McLane asserts the Eagles overbid in splurges for Byron Maxwell (six years, $63MM) and DeMarco Murray (4/$40MM) with other suitors not willing to come within $2MM AAV in Maxwell’s case or, with the exception of the Raiders, backing off well shy of the Eagles’ new commitment figure to Murray.
Also acquiring injury-riddled veterans Ryan Mathews, Sam Bradford, Walter Thurmond and Miles Austin, the Eagles went against conventional logic perhaps banking on their sports-science practices can benefit their new talents, adds McLane. But in the latter duo’s cases, the contracts didn’t seem to be commensurate with the recent production, thus negating some of the value typically associated with signing injured players, writes McLane.

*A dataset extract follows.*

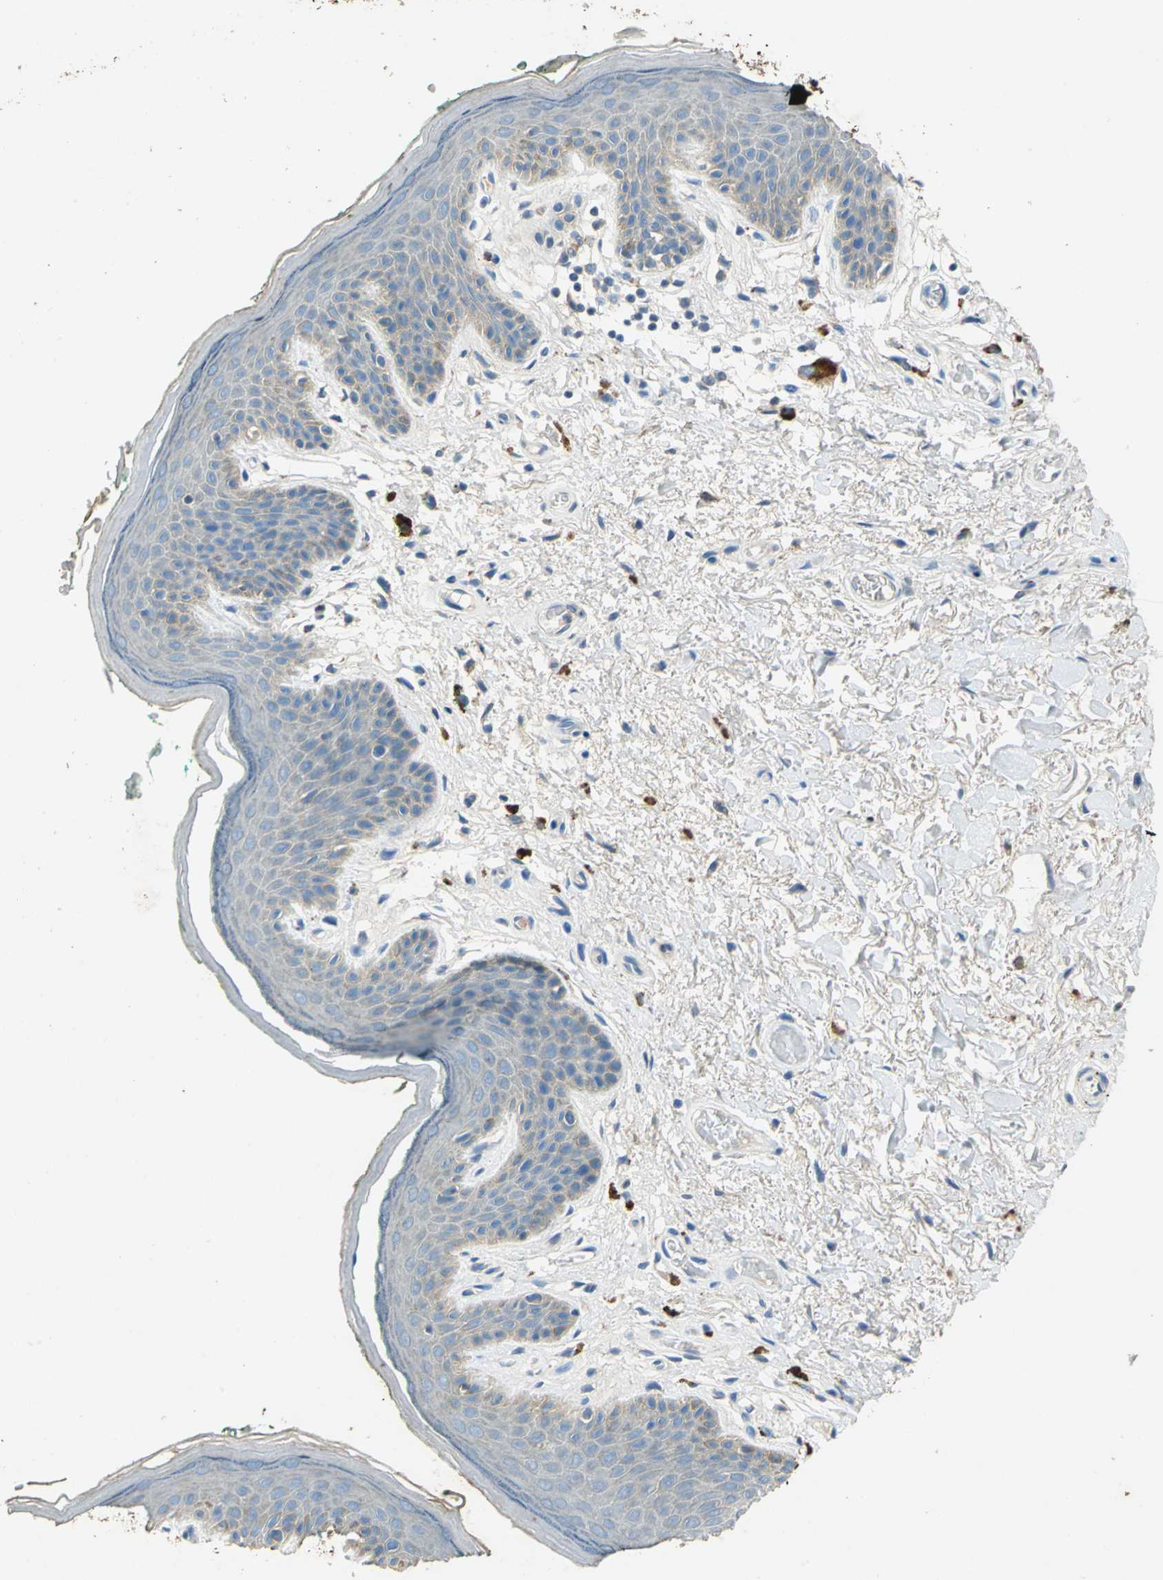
{"staining": {"intensity": "weak", "quantity": "25%-75%", "location": "cytoplasmic/membranous"}, "tissue": "skin", "cell_type": "Epidermal cells", "image_type": "normal", "snomed": [{"axis": "morphology", "description": "Normal tissue, NOS"}, {"axis": "topography", "description": "Anal"}], "caption": "A histopathology image showing weak cytoplasmic/membranous positivity in about 25%-75% of epidermal cells in unremarkable skin, as visualized by brown immunohistochemical staining.", "gene": "ADAMTS5", "patient": {"sex": "male", "age": 74}}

Thurmond (one year, $3.25MM), who missed last season with a torn pectoral muscle, received almost the same amount he did from the Giants last March when he was coming off a healthier campaign and Austin bound for Philadelphia on a one-year deal worth $2.3MM ($1MM fully guaranteed) fresh off years headlined by injuries and borderline irrelevance compared to his previous work.

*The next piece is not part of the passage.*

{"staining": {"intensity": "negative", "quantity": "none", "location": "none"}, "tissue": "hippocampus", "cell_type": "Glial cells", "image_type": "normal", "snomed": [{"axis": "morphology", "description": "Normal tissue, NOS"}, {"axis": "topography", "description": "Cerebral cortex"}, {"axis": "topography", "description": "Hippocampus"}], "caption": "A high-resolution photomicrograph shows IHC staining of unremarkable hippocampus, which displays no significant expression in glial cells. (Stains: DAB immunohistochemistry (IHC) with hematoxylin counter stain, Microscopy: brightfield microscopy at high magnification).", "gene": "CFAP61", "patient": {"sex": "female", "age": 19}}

With 1,000-yard+ rushing seasons in both of his odd-year seasons (2011 and 2013) and season-defining maladies in his past two odd-year campaigns, Mathews received a bit of an injury-reduced salary, however, at three years and $11MM.
“Let’s let it play out,” Eagles owner Jeffrey Lurie said to McLane. “I think with any coach, you need patience, you need vision, you need to let them gamble and fail, and gamble and succeed, because the last thing you want to do is make a coach risk-averse.”
Elsewhere around the NFC …
- The Panthers‘ projected depth chart, according to the Charlotte Observer’s Joseph Person, has an open slot at No. 2 receiver behind 2014 No. 1 draft choice Kelvin Benjamin. Person slotted newly signed wideouts Ted Ginn and Jarrett Boykin with holdover Jericho Cotchery at the Nos. 3, 4 and 5 slots, respectively, and also left the starting cornerback position across from Josh Norman vacant for a late-arriving free agent. Michael Oher is positioned at left tackle, a role he’s only played for one full (2010) despite the literary and cinematic depictions of his pre-NFL life there.
- Acquiring Ginn, Boykin and Oher, the latter two coming off disappointing seasons, represent the Panthers’ biggest gains this offseason, according to Person. The Panthers reporter listed defensive end, corner and running back as positions in need of upgrades heading into the draft, with Bene Benwikere‘s size (5-foot-11), Jonathan Stewart‘s durability and Kony Ealy‘s progression as charted concerns at those spots.
- Sterling Moore briefly considered returning to the Cowboys before signing with the Buccaneers, according to an interview with Alex Marvez and Zig Fracassi on Sirius XM Radio (audio link). But the Cowboys left the corner feeling “kind of disrespected” after not electing to tender him as a restricted free agent this offseason despite a productive 2014 season.